Bulk CVs are processed against the saved job context.

Compare candidates
ChatGPT

Output usually needs to be copied into a spreadsheet.

Marxel

Candidates land in scored buckets with recommendations.

Ask follow-ups
ChatGPT

Requires re-prompting and manual candidate tracking.

Marxel

RAG-backed AI chat can answer questions across candidates, CV evidence, scores, and notes.

Hand off shortlist
ChatGPT

Shared as a transcript or separate document.

Marxel

Decision context stays attached to the role and candidate records.

Run the fairest test: one live role

Take a real role with 50 or more CVs. Screen it with your current ChatGPT process and then in Marxel. Compare time spent, criteria quality, bias flags, shortlist recommendations, candidate-pool questions, and how easy it is to explain each decision.

Common questions

Can I use ChatGPT to screen CVs?

Yes, ChatGPT can help summarise individual CVs, draft screening criteria, and suggest interview questions. It becomes harder to use safely when you need bulk processing, criteria control, bias safeguards, consistent scoring, candidate records, recommendations, audit trails, and chat across the whole candidate pool.
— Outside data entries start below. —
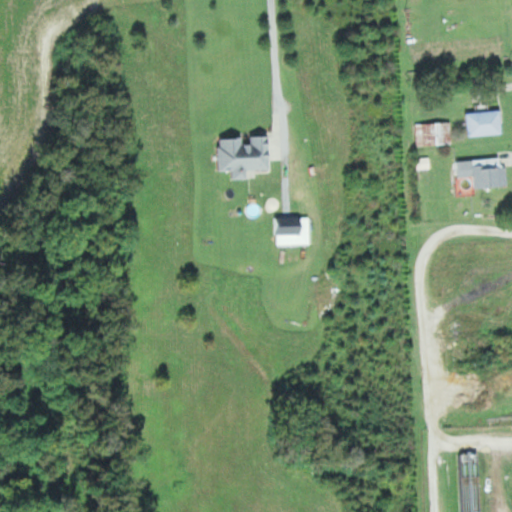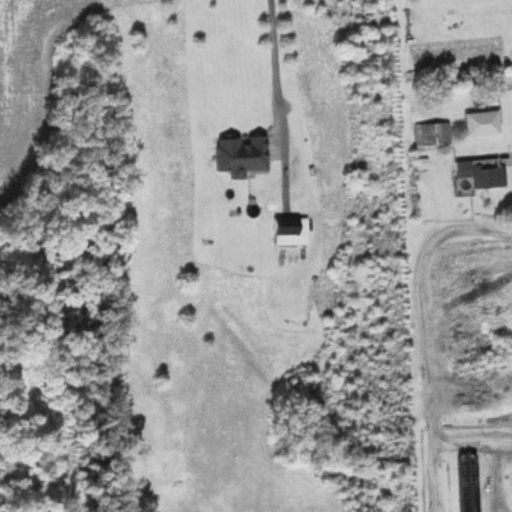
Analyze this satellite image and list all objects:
road: (278, 103)
building: (486, 123)
building: (435, 133)
building: (246, 155)
building: (486, 172)
road: (425, 333)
Is this an accuracy benchmark?

No. This benchmark scores workflow readiness for real recruiting teams: bulk throughput, criteria control, scoring consistency, bias safeguards, audit trail, recommendations, and candidate-pool intelligence. Accuracy should be measured separately with labelled hiring examples.

Why does Marxel score higher than ChatGPT?

Marxel is built as a CV screening workflow, not a blank chat box. It keeps the job, criteria, candidate files, bias checks, scoring, recommendations, buckets, notes, reasoning, and candidate-pool chat together so recruiters can move from applications to a shortlist.

When is ChatGPT still the right choice?

ChatGPT is useful for exploratory tasks: drafting criteria, pressure-testing a job advert, summarising one CV, or preparing interview questions. For one-off analysis, a chat workflow may be enough.

How should we test Marxel against our current process?

Run a one-role pilot. Pick a live role with 50 or more CVs, define the criteria, screen the same batch through your current process and Marxel, then compare time spent, shortlist quality, borderline cases, and decision documentation.